VisualActBench: Can VLMs See and Act like a Human?
This addresses the challenge of developing vision-centric AI agents that can act like humans in real-world scenarios, though it is incremental as it focuses on benchmarking rather than proposing a new method.
The paper tackles the problem of Vision-Language Models (VLMs) lacking proactive reasoning and action based on visual inputs alone, introducing the Visual Action Reasoning task and VisualActBench benchmark with 1,074 videos and 3,733 actions, and finds that frontier models like GPT4o show a significant gap compared to human-level reasoning, especially in generating proactive, high-priority actions.

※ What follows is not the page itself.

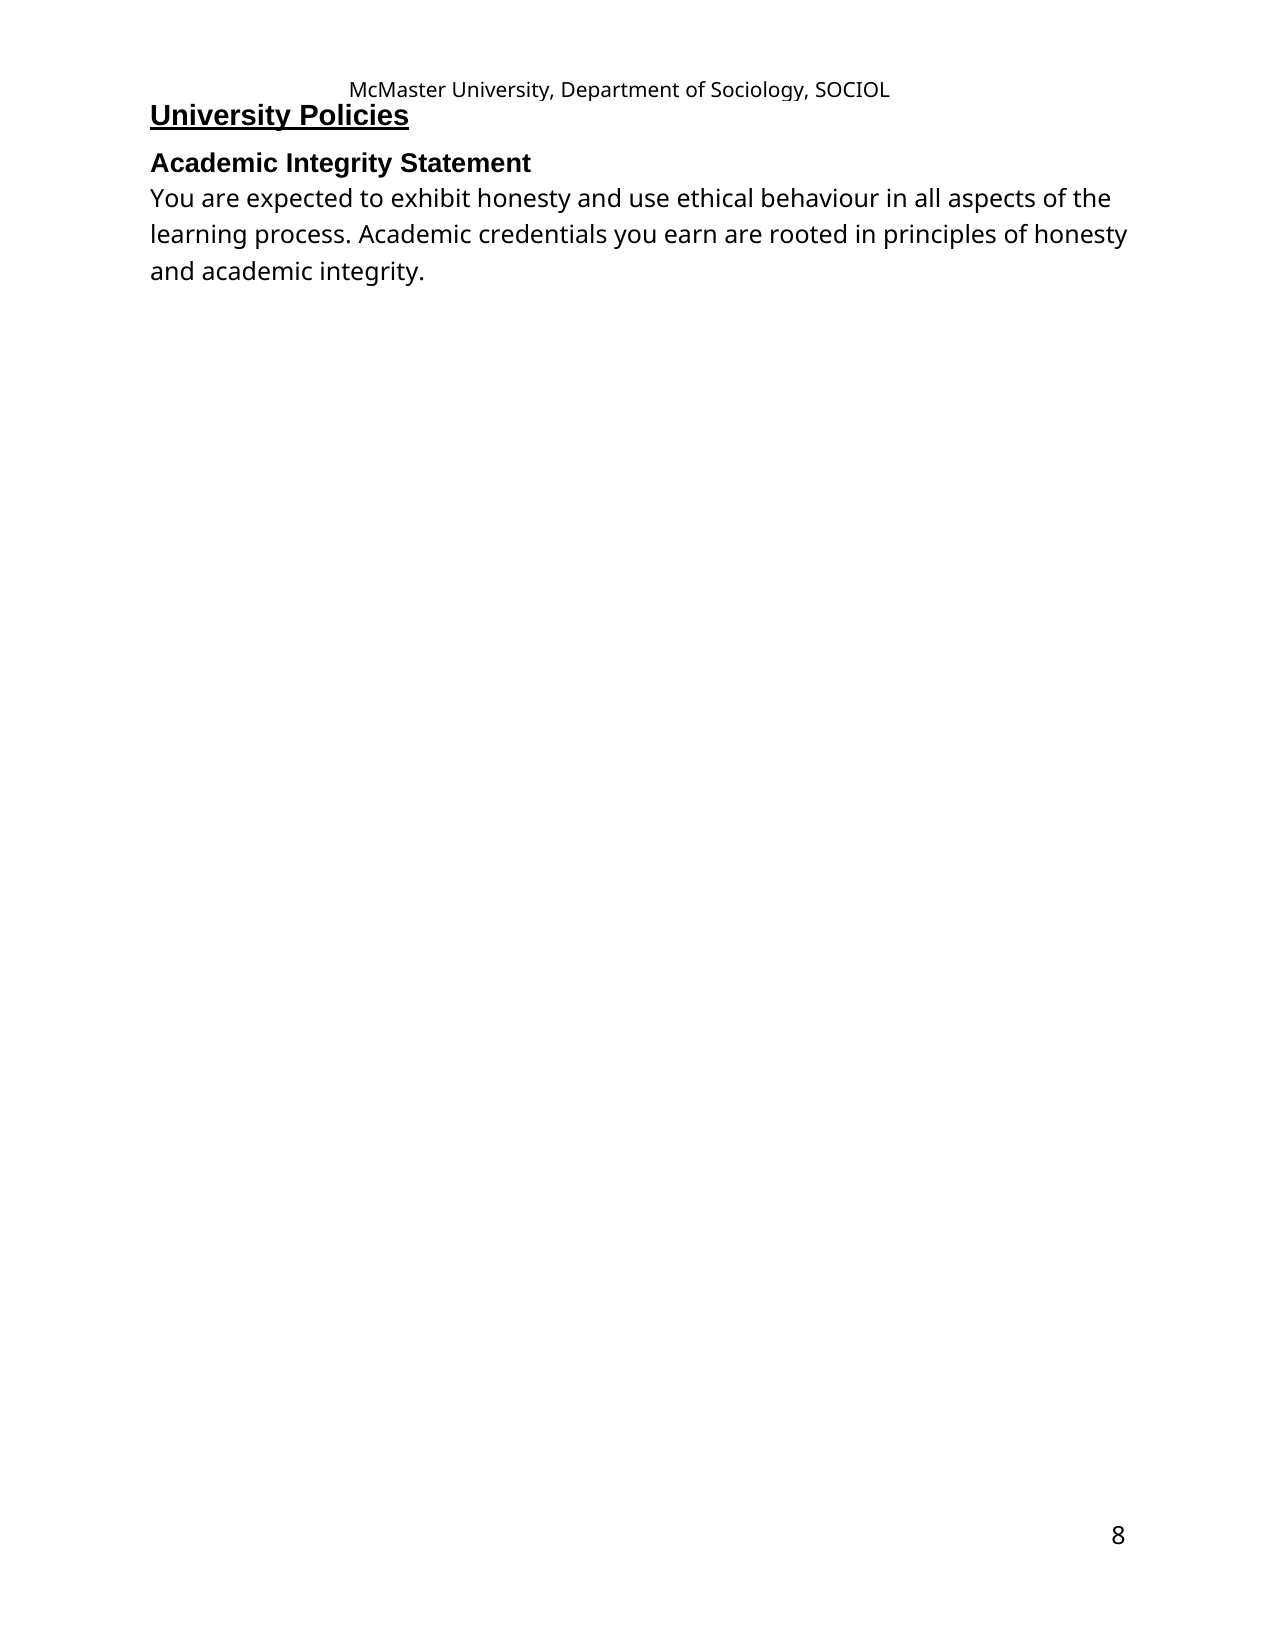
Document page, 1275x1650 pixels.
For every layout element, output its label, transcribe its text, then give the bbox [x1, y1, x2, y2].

subtitle University Policies [150, 98, 1135, 131]
subtitle Academic Integrity Statement [150, 147, 1135, 178]
text You are expected to exhibit honesty and use ethical behaviour in all aspects of the learning process. Academic credentials you earn are rooted in principles of honesty and academic integrity. [150, 180, 1135, 288]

Vision-Language Models (VLMs) have achieved impressive progress in perceiving and describing visual environments. However, their ability to proactively reason and act based solely on visual inputs, without explicit textual prompts, remains underexplored. We introduce a new task, Visual Action Reasoning, and propose VisualActBench, a large-scale benchmark comprising 1,074 videos and 3,733 human-annotated actions across four real-world scenarios. Each action is labeled with an Action Prioritization Level (APL) and a proactive-reactive type to assess models' human-aligned reasoning and value sensitivity. We evaluate 29 VLMs on VisualActBench and find that while frontier models like GPT4o demonstrate relatively strong performance, a significant gap remains compared to human-level reasoning, particularly in generating proactive, high-priority actions. Our results highlight limitations in current VLMs' ability to interpret complex context, anticipate outcomes, and align with human decision-making frameworks. VisualActBench establishes a comprehensive foundation for assessing and improving the real-world readiness of proactive, vision-centric AI agents.